More generally, simple penalties in the objective (barrier functions) require a lot of care as a way to implement constraints. Implemented naively, they can lead to suboptimal results (for diverging barriers that don’t allow the variables to get close enough to the constraints), allow infeasible points (for finite barriers), and/or make the optimization “stiff” (ill-conditioned Hessian) and slowly converging (for barriers that are too steep).
One good way to add constraints into an unconstrained optimization method is an augmented-Lagrangian approach, but this still needs to repeat the optimization several times in order to adaptively tune the penalty strengths.
It’s usually better to employ an optimization algorithm that is built to support the constraints that you want, in my experience. And there are lots of algorithms that support simple bound constraints, such as the Powell algorithms I mentioned above.
You’ve raised several valid points. No solver is best for every problem. In the case of bounds, I’ve found good behavior by using parameter transformations with NM too. However
Nelder–Mead, which has been obsolete for decades (and is known to fail to converge in some cases).
I wouldn’t call it obsolete.
I’ve worked on several curve fitting-like problems where scipy’s entire suite of solvers failed to find the optimal solution, including Powell, whereas my iterative NM finds it. But maybe an iterative Powell algorithm would perform even better.
The “Powell” method in scipy’s minimize function refers to a much older method from Powell (1964) than the BOBYQA and Prima.jl algorithms I suggested above. Powell published very different and greatly superior (in my experience) derivative-free quasi-Newton methods decades after the 1964 work.
(Powell is one of the seminal figures in the field of nonlinear optimization, so there are many different algorithms that bear his name.)

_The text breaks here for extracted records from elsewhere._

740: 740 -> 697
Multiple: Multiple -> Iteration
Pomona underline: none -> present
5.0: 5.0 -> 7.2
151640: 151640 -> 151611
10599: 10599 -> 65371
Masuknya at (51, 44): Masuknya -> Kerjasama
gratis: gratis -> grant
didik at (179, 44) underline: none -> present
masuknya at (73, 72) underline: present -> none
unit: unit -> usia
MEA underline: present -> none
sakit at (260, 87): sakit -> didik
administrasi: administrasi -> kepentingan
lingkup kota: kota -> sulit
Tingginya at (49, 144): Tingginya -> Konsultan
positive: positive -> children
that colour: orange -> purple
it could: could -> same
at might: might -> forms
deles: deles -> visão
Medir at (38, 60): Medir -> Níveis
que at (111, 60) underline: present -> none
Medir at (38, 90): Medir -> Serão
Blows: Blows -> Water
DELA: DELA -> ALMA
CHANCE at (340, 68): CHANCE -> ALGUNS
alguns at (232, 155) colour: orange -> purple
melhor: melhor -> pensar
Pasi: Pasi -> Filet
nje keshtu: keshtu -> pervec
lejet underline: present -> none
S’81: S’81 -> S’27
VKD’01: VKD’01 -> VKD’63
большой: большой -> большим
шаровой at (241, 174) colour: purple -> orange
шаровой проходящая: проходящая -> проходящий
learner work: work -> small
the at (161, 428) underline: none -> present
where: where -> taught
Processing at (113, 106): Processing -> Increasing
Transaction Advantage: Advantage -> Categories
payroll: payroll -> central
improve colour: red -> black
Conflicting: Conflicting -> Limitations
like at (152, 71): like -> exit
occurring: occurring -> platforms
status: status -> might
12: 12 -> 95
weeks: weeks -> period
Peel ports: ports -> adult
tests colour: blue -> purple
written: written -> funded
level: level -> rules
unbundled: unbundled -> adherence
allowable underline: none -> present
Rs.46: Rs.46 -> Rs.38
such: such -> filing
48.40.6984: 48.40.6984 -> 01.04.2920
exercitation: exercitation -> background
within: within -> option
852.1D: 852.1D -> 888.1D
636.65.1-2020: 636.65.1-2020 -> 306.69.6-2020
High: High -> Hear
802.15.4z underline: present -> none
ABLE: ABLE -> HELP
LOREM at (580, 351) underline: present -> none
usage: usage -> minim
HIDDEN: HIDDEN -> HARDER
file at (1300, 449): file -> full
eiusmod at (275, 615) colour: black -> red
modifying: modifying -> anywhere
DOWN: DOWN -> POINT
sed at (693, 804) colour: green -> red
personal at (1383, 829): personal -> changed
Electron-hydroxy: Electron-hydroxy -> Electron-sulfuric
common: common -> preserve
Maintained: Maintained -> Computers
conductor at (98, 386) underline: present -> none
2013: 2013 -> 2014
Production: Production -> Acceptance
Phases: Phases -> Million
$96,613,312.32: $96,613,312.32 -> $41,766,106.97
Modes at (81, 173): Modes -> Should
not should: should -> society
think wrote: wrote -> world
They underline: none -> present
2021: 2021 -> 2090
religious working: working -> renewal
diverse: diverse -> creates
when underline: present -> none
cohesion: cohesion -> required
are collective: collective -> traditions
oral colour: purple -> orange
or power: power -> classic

Of course, if you have a function that is non-smooth, that rules out a lot of the “nicer” methods, and you are usually well advised to reformulate your problem into a smooth NLP if possible. The other key concern is that of local vs. global minima — if your function has many local minima, and you apply a local optimization algorithm, it is largely luck + initialization that determines which local optimum is found. In such cases, you may have to resort to global optimization algorithms, often followed by local minimization to “polish” the solution accuracy. I’m guessing that you were in one of these two situations if the other solvers “failed”.